Dean and Paley Professor Fritz Steiner said that the students in the Class of 2022 were distinguished by their skepticism, questioning, and curiosity—and also by their ability to plan for and recover from adversity.
“God, you are a resilient bunch!” Steiner said.
In his keynote remarks, the writer and environmental-justice activist Julian Brave Noisecat talked about the significance of names and naming. Noisecat, an Oakland native and a member of the Canim Lake Band Tsq'escen and descendant of the Lil'Wat Nation of Mount Currie, talked about the cultural genocide that European settlers attempted to carry out on the indigenous people of North America. To live in the contemporary US with a last name like his, the meaning of which no living person remembers, is to be “a survivor dangling on the limb of a tree they could not quite chop down,” he said.
“When they call out your name and put a degree in your hand, I want you to think about the ancestors who gave you that name,” Noisecat said. “I want you to think about their deeds—their good deeds and bad deeds and everything in between. I want you to think about your own, and to imagine what it might look like to live your life in such a way that you become an ancestor worthy of having their name and story remembered, passed on, maybe even sung about.”
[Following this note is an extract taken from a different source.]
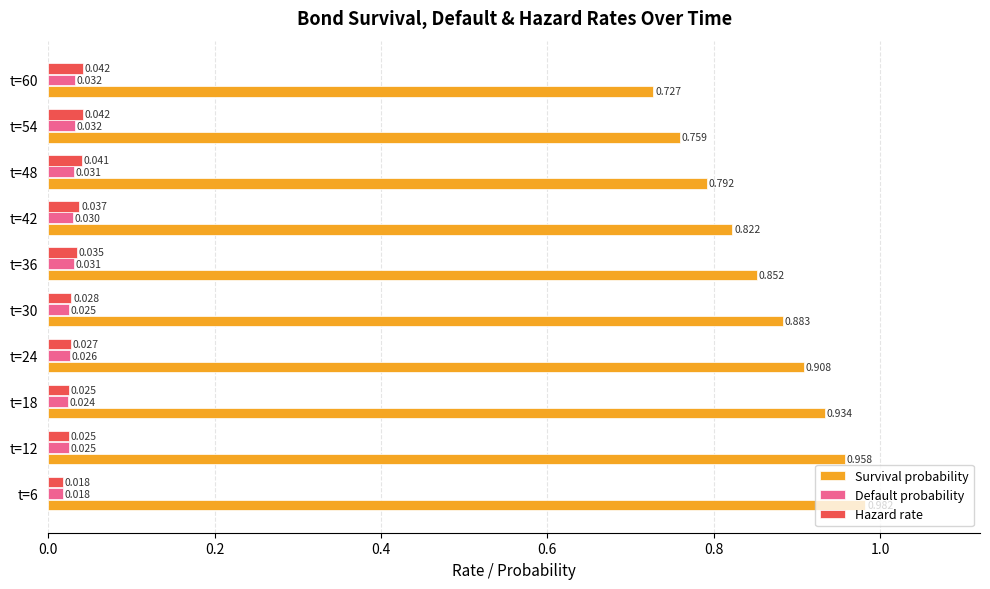

Which series has the largest total across all categories?

Survival probability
In addition to the commencement ceremonies, the Weitzman School’s traditional Year End Show opened last weekend and combines a virtual gallery and in-person exhibitions at Meyerson Hall (through June 5) and the Crane Arts Building (through May 28). Also on display in Meyerson Hall is the Hometowns Project, a pop-up project of the Justice and Belonging Committee, curated by Graduate Architecture Lecturer Ariel Genadt, which brings together photos of the faculty and student body’s hometowns, focusing on activities happening in public spaces.
The theme of home was also central to remarks from Hadi El Kebbi (MArch’22), a Master of Architecture graduate who worked with the Polyhedral Structures Laboratory under Assistant Professor of Architecture Masoud Akbarzadeh and was selected by his fellow students to speak at commencement. El Kebbi, a Beirut native who attended Lehigh University for a bachelor’s degree in architecture, thanked his fellow students—“the kindest, funniest, most talented group of people I’ve ever had the honor of meeting”—for the community they built during their time at Weitzman.
“Home is not a geographical location, nor a point on your birth certificate, but a group of people you absolutely love and find solace in,” he said.